Hopefully. As long as their boss also does.
In any case, holidays are a big deal. Like Christmas music on the radio, you can see koi-nobori all over in the weeks leading up to and after Children’s Day (こどもの日, May 5th, today!).
Other holidays like Culture Day (文化の日) and Coming-of-Age Day (成人の日) usually have some parade or ceremony happening on that day.
Like the seasons, holidays are a big deal. Observed by what seems like everyone. Time off. Pride taken in them. And none more so than the collection of holidays known as…
Which, I want to point out, isn’t even a week. Although, to be fair, takes place over the course of 7 days in total.
Starting with Showa Day (昭和の日, April 29th), Golden Week continues with Constitution Memorial Day (憲法記念日, May 3rd), Greenery Day (みどりの日, May 4th), and ends with Children’s Day on May 5th.
Unfortunately for this year, Showa Day happened on a Saturday, which means nobody could take it off. That’s right! If it happened on a Sunday, Monday would be taken off. But if it’s on Saturday, no such luck. It’s decided.
So Golden Week was a little short this year. In addition to the lack of Showa Day, some people had to work today. Not a lot, but enough (see: the missus).
But it always feels short. You always need to take some kind of vacation time to extend the holiday to a full week. And even if you do, hotels and trains and planes are expensive and probably booked, making travel a real pain. There’s no wiggle room, like there is with Winter Breaks in America. Gotta work next Monday! Even as Japan wants people to travel and boost the economy, there is growing awareness that pushing everyone to act at the same small slice of time can be problematic. At the most benign, news agencies are warning people that traffic will be pretty bad tonight.

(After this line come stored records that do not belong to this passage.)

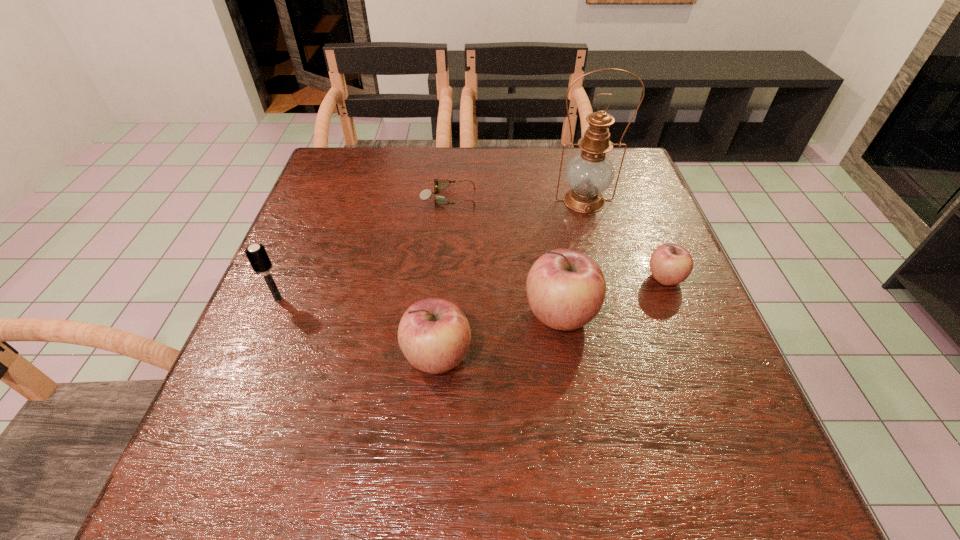
This screenshot has height=540, width=960. In order to click on the leftmost apple in this screenshot , I will do `click(434, 334)`.

I want to click on the second apple from left to right, so click(x=566, y=289).

Locate an element on the screen. The height and width of the screenshot is (540, 960). the rightmost object is located at coordinates coord(670,264).

Identify the location of the shortest apple. (670, 264).

Find the location of a particular element. Image resolution: width=960 pixels, height=540 pixels. the shortest object is located at coordinates click(x=426, y=193).

The image size is (960, 540). In order to click on hairbrush in this screenshot , I will do `click(256, 254)`.

Where is `oil lamp`? This screenshot has height=540, width=960. oil lamp is located at coordinates 590,173.

The width and height of the screenshot is (960, 540). Find the location of `free space located 0.120m on the right of the second shortest apple`. free space located 0.120m on the right of the second shortest apple is located at coordinates (537, 357).

This screenshot has width=960, height=540. Identify the location of free region located 0.310m on the back of the second apple from left to right. (541, 200).

Find the location of a particular element. vacant area situated on the back of the shortest apple is located at coordinates (647, 235).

I think Golden Week will always feel short for those that hate their jobs. There’s a spike in people quitting their jobs after Golden Week is over. Freedom tasted and all that.
On the other hand, for the first time since coming to Japan in 2013, I didn’t notice Golden Week. In fact, I’ve been working the past few days and it’s felt great! If this is how vacations normally go, I think I’m fine with that.
Because the truth is, there’s no such thing as vacation. Maybe there are breaks from work, true. Days you don’t need to come in. But time itself doesn’t stop because you do. The world doesn’t wait for you to act.
All time is time spent.
Remember that, as the seasons change. As the cherry blossom petals fall and the fireflies come out and the leaves change color and the snow blankets the land. Be aware.